Department of Statistics and Operations Research, The University of North Carolina at Chapel Hill, Chapel Hill, NC, USA.
Department of Statistics and Operations Research, The University of North Carolina at Chapel Hill, Chapel Hill, NC, USA; Department of Biostatistics, The University of North Carolina at Chapel Hill, Chapel Hill, NC, USA; Department of Genetics, Carolina Center for Genome Sciences, Lineberger Comprehensive Cancer Center (LCCC), The University of North Carolina at Chapel Hill, Chapel Hill, NC, USA.
Neuroimage. 2018 Jul 15;175:230-245. doi: 10.1016/j.neuroimage.2018.03.040. Epub 2018 Mar 27.

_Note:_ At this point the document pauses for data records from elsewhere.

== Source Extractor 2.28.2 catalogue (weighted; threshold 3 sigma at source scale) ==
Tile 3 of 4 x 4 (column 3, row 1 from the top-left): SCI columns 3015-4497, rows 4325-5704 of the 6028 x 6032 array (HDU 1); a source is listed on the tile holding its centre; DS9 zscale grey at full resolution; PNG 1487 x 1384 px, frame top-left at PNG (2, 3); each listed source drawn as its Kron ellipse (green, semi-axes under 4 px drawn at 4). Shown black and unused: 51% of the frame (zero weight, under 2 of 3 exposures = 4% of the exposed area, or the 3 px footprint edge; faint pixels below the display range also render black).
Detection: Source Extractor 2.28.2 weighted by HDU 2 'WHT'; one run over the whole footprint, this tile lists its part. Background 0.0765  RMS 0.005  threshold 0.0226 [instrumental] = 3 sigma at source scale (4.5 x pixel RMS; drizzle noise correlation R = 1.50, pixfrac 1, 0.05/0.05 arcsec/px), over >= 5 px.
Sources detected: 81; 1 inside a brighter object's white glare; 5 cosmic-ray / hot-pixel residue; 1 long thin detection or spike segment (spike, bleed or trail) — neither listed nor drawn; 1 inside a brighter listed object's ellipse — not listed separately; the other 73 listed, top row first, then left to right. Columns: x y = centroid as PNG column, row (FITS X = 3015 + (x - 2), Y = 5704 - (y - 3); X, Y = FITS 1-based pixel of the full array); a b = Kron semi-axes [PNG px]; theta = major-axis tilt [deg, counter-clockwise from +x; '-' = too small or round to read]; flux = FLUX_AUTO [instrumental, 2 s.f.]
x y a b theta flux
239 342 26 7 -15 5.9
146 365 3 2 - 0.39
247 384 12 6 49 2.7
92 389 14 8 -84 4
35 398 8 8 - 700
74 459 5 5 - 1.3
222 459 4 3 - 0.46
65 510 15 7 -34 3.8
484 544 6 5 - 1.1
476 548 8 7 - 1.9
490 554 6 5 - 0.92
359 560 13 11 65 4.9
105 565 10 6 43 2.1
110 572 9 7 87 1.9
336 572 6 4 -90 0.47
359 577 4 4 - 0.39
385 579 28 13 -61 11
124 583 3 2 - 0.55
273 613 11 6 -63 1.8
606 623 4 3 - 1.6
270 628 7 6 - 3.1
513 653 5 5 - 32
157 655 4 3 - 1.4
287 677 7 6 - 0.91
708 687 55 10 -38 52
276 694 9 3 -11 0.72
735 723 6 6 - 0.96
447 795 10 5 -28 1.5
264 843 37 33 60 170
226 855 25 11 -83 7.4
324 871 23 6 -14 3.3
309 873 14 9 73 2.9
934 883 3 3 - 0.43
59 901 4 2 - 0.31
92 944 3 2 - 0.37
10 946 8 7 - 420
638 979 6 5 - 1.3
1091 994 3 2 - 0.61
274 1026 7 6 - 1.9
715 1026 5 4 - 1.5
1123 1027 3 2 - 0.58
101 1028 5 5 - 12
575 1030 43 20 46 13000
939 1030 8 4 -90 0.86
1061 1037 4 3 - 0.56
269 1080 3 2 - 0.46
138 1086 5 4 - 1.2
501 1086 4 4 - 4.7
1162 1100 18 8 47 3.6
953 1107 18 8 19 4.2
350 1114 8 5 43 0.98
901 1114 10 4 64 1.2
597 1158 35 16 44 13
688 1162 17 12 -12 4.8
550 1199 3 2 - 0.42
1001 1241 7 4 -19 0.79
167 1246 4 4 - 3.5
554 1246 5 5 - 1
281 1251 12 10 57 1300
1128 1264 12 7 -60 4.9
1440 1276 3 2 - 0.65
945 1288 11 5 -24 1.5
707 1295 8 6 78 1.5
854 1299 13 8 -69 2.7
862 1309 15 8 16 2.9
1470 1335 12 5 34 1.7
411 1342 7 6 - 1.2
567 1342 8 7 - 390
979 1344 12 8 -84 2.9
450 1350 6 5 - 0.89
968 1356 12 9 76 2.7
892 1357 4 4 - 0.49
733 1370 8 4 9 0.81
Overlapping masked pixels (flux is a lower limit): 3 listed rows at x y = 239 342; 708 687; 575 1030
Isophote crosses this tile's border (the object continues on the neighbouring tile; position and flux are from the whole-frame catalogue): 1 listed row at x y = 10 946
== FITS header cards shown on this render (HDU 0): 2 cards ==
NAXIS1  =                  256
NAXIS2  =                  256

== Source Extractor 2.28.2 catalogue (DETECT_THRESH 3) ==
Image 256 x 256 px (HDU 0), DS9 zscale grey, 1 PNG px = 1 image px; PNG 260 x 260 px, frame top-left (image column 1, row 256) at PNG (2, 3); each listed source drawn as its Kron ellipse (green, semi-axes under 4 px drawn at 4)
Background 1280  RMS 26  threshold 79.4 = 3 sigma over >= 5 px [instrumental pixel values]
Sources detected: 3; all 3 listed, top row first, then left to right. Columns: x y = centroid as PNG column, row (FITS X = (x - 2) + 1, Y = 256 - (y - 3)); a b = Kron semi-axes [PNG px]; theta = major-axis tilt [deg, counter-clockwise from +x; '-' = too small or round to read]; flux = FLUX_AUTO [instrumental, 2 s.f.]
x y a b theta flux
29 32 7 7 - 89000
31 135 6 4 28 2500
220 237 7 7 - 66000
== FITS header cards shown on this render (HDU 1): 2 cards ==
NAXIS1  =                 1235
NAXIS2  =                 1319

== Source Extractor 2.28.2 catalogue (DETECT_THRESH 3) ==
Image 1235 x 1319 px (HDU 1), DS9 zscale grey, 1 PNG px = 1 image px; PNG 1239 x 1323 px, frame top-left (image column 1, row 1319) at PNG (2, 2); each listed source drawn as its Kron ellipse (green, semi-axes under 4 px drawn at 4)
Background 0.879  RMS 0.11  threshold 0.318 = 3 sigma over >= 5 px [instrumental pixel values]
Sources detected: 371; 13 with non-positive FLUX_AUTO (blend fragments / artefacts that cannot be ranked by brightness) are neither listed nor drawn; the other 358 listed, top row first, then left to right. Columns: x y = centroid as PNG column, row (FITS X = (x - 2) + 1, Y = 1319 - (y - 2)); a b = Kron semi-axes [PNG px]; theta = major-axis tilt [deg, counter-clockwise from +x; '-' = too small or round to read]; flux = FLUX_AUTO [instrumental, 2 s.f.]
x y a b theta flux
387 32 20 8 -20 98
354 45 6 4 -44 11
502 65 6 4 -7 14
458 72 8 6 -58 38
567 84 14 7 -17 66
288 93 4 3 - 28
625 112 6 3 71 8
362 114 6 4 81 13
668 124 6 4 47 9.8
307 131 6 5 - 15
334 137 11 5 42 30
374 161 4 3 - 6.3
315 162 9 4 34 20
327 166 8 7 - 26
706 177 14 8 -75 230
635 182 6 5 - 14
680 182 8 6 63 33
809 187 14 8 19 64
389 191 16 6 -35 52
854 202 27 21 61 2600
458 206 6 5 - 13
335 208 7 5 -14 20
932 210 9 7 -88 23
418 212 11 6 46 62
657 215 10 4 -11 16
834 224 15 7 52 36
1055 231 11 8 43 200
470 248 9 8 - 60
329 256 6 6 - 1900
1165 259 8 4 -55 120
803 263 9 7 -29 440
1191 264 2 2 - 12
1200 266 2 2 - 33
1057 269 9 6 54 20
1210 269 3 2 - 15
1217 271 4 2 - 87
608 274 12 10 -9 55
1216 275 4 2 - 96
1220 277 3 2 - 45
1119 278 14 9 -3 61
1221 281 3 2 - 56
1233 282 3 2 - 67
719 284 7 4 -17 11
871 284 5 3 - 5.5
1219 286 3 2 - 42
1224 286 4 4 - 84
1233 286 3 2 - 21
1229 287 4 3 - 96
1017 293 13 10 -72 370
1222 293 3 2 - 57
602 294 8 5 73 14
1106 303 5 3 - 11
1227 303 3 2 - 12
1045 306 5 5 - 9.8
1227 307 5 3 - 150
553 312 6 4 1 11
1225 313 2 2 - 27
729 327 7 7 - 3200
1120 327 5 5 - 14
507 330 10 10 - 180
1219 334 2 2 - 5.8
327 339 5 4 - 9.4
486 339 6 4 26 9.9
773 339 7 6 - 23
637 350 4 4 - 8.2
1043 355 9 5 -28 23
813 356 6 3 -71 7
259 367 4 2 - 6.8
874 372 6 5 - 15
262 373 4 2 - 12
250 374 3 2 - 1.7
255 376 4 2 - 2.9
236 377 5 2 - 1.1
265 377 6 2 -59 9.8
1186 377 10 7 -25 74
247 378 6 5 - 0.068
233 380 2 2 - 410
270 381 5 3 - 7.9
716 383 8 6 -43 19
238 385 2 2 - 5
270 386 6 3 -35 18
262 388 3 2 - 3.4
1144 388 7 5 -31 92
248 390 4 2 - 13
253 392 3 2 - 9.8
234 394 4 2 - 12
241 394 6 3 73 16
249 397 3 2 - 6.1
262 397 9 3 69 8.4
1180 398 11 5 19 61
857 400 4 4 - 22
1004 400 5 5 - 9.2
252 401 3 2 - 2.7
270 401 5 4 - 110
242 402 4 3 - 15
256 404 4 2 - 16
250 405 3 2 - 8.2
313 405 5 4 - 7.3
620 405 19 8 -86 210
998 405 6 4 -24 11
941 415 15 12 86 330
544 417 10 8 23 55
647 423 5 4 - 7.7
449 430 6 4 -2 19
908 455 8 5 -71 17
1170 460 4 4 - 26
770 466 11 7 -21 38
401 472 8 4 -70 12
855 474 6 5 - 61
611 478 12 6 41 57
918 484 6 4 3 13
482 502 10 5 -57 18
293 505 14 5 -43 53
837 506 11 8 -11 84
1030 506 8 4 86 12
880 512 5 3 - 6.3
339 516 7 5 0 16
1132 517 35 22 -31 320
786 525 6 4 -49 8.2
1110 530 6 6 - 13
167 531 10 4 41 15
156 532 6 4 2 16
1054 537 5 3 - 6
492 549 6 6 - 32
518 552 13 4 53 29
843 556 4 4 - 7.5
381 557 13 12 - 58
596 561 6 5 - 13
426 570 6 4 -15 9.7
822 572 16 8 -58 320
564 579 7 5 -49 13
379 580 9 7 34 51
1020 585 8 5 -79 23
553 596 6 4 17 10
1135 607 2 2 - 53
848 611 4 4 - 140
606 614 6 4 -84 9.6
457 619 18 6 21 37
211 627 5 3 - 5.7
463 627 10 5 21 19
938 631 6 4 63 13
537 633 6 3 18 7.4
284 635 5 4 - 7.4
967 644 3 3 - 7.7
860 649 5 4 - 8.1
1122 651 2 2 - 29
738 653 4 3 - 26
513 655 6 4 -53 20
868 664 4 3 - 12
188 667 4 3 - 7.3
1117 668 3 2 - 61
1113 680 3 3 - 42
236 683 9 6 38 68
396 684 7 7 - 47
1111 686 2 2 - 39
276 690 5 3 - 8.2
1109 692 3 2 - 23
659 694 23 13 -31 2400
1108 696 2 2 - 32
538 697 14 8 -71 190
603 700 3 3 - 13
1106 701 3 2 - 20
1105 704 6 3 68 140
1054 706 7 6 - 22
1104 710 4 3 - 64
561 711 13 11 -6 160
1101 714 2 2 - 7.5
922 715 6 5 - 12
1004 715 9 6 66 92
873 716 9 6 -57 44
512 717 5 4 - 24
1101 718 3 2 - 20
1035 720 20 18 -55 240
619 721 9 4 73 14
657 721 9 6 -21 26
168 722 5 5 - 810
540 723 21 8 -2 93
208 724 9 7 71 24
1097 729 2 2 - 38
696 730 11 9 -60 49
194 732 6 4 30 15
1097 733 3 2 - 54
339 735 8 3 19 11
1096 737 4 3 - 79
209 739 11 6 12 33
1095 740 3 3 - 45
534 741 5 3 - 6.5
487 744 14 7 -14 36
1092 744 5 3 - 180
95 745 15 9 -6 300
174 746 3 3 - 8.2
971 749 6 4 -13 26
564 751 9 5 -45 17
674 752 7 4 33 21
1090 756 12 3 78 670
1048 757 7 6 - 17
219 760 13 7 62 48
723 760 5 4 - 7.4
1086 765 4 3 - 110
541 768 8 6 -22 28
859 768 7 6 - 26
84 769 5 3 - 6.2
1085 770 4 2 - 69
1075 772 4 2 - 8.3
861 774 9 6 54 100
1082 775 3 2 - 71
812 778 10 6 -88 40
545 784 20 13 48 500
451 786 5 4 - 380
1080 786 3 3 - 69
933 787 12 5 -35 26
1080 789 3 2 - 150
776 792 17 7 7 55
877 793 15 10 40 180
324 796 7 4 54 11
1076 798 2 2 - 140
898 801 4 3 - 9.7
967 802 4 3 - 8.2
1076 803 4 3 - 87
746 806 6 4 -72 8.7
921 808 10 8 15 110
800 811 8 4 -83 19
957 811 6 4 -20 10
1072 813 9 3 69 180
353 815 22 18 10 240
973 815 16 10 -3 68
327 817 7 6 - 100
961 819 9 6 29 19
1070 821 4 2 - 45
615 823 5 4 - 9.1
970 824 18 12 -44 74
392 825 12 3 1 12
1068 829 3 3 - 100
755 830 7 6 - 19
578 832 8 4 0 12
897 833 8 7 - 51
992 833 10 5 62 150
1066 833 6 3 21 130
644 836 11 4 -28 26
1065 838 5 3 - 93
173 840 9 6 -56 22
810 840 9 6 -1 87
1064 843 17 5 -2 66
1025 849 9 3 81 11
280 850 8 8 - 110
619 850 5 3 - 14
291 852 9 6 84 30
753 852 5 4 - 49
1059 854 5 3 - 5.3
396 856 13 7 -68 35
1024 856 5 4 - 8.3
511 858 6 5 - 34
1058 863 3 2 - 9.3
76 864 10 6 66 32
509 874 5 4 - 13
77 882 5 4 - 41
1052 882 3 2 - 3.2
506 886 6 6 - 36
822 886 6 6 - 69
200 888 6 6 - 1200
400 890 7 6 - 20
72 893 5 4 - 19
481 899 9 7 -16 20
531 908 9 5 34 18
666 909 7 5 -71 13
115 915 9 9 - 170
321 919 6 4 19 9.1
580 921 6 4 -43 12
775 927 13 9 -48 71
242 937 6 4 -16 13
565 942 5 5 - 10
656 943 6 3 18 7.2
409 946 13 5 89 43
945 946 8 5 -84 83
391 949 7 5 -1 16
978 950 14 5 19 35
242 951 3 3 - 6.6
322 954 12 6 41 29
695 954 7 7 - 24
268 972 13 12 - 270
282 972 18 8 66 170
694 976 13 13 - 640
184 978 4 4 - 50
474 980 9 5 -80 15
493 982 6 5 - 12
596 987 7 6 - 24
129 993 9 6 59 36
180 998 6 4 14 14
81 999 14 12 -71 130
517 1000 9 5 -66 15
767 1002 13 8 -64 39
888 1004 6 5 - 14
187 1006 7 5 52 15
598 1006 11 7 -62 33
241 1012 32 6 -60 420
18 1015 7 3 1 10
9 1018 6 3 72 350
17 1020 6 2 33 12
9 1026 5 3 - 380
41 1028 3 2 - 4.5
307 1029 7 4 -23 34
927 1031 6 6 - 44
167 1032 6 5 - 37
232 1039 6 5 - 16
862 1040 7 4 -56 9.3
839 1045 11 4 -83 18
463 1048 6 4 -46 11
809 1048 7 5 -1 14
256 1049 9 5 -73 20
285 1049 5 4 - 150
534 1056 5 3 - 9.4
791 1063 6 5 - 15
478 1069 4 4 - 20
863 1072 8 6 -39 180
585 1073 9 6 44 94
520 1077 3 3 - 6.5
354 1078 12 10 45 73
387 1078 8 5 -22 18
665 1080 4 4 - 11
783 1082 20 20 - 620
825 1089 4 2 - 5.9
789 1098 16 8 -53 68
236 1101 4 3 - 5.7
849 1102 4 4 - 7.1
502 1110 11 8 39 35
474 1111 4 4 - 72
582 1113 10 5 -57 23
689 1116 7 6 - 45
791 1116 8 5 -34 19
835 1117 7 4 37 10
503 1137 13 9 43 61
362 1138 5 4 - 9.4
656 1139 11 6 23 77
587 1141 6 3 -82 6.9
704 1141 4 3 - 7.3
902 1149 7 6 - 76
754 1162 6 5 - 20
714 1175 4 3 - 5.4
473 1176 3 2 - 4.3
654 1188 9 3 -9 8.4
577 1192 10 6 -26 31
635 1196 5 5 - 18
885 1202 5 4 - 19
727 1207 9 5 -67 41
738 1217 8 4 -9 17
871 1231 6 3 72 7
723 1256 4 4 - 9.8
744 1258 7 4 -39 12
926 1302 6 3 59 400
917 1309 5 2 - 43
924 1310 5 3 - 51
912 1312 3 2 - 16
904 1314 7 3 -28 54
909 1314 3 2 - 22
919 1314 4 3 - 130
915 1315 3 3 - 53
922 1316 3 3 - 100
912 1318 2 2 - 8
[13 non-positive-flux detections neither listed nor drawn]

With the development of advanced imaging techniques, scientists are interested in identifying imaging biomarkers that are related to different subtypes or transitional stages of various cancers, neuropsychiatric diseases, and neurodegenerative diseases, among many others. In this paper, we propose a novel spatial multi-category angle-based classifier (SMAC) for the efficient identification of such imaging biomarkers. The proposed SMAC not only utilizes the spatial structure of high-dimensional imaging data but also handles both binary and multi-category classification problems. We introduce an efficient algorithm based on an alternative direction method of multipliers to solve the large-scale optimization problem for SMAC. Both our simulation and real data experiments demonstrate the usefulness of SMAC.
随着先进成像技术的发展,科学家们对鉴定与各种癌症、神经精神疾病和神经退行性疾病等不同亚型或过渡阶段相关的成像生物标志物很感兴趣。在本文中,我们提出了一种新颖的基于空间多类别角度的分类器(SMAC),用于高效识别这种成像生物标志物。所提出的 SMAC 不仅利用了高维成像数据的空间结构,而且还处理了二进制和多类别分类问题。我们引入了一种基于增广拉格朗日乘子法的有效算法来解决 SMAC 的大规模优化问题。我们的模拟和真实数据实验都证明了 SMAC 的有用性。